WRITTEN TASK: Exact retyping of the data: please keep every word and drop each picture.

SOURCE DATA:
********************

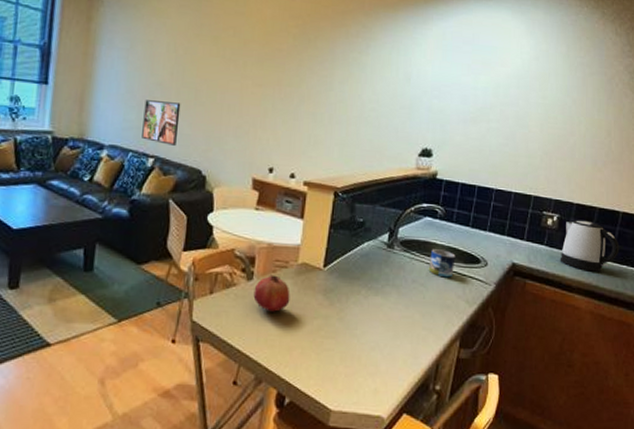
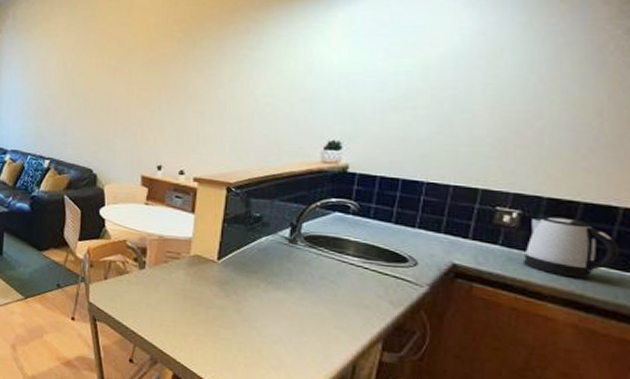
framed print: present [142,100,181,146] -> none [38,110,71,148]
fruit: present [253,275,290,312] -> none [146,265,183,300]
mug: present [428,249,456,278] -> none [339,245,375,277]

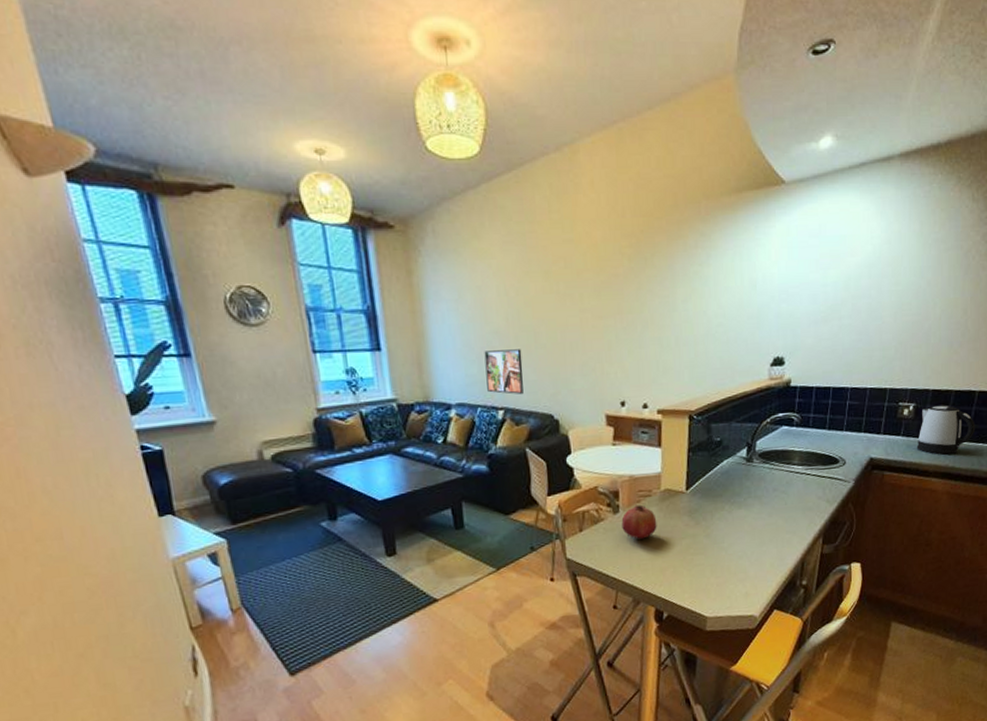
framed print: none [38,110,71,148] -> present [484,349,524,395]
fruit: none [146,265,183,300] -> present [621,505,657,539]

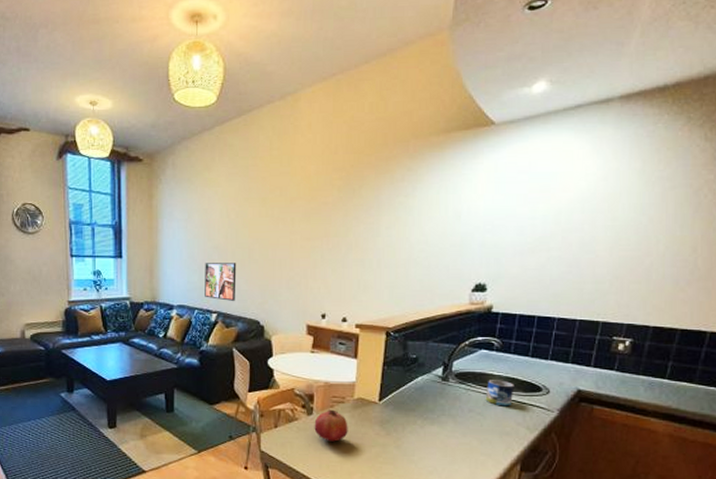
mug: none [788,455,814,482] -> present [485,380,514,407]
kettle: present [916,405,976,455] -> none [632,343,706,395]

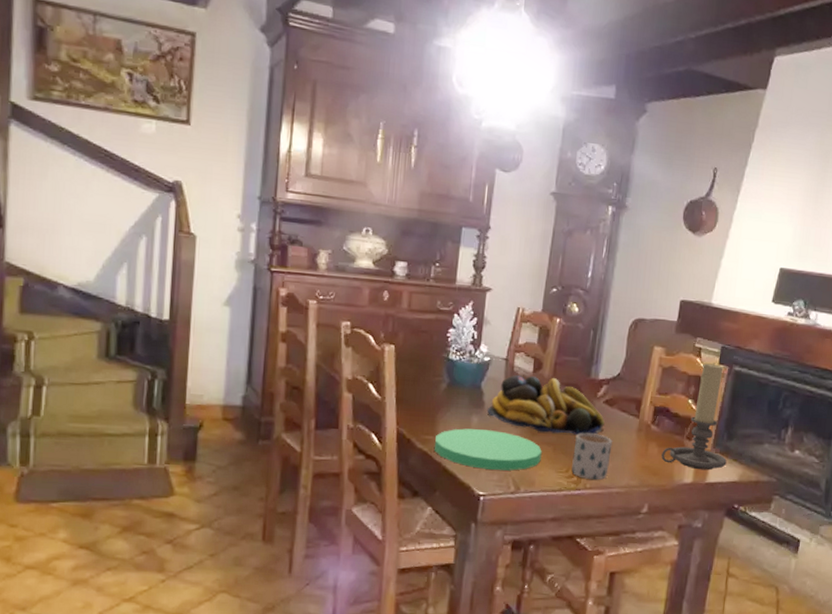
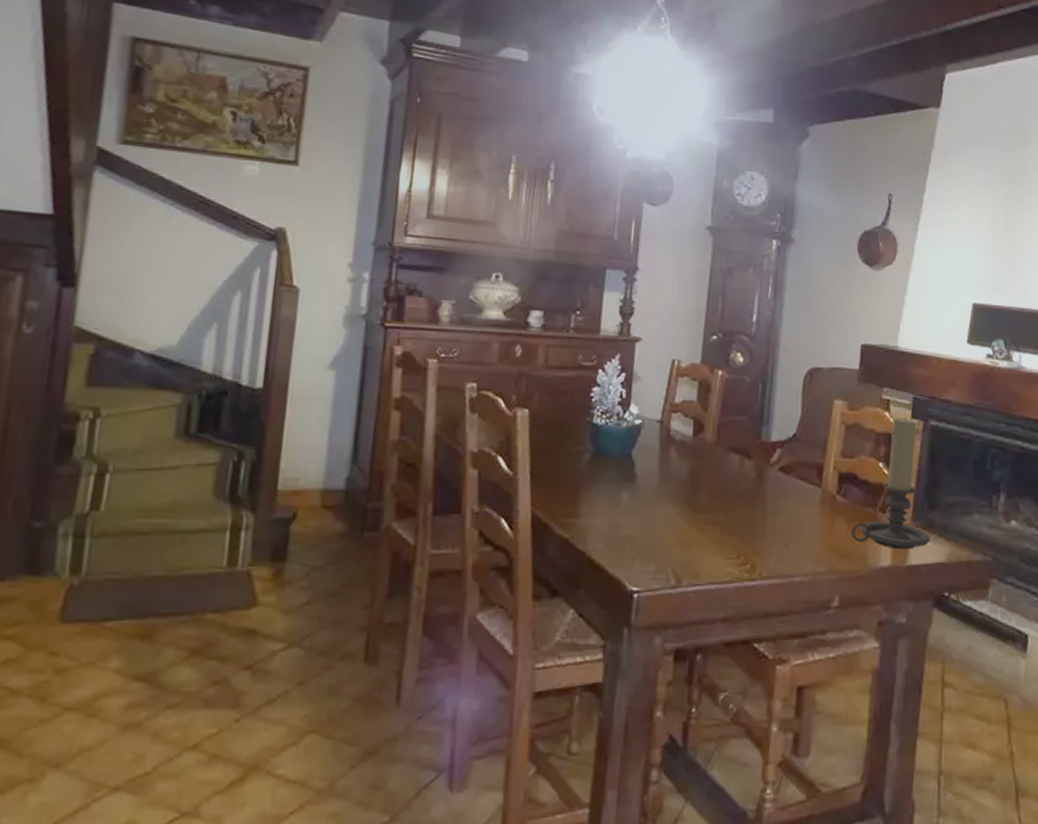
plate: present [434,428,542,471] -> none [576,508,707,559]
fruit bowl: present [488,375,605,436] -> none [640,440,781,512]
mug: present [571,433,612,480] -> none [744,508,791,568]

********************

RESPONSE TO THE TASK:
framed print: present [142,100,181,146] -> none [38,110,71,148]
fruit: present [253,275,290,312] -> none [146,265,183,300]
mug: present [428,249,456,278] -> none [339,245,375,277]

framed print: none [38,110,71,148] -> present [484,349,524,395]
fruit: none [146,265,183,300] -> present [621,505,657,539]

mug: none [788,455,814,482] -> present [485,380,514,407]
kettle: present [916,405,976,455] -> none [632,343,706,395]

plate: present [434,428,542,471] -> none [576,508,707,559]
fruit bowl: present [488,375,605,436] -> none [640,440,781,512]
mug: present [571,433,612,480] -> none [744,508,791,568]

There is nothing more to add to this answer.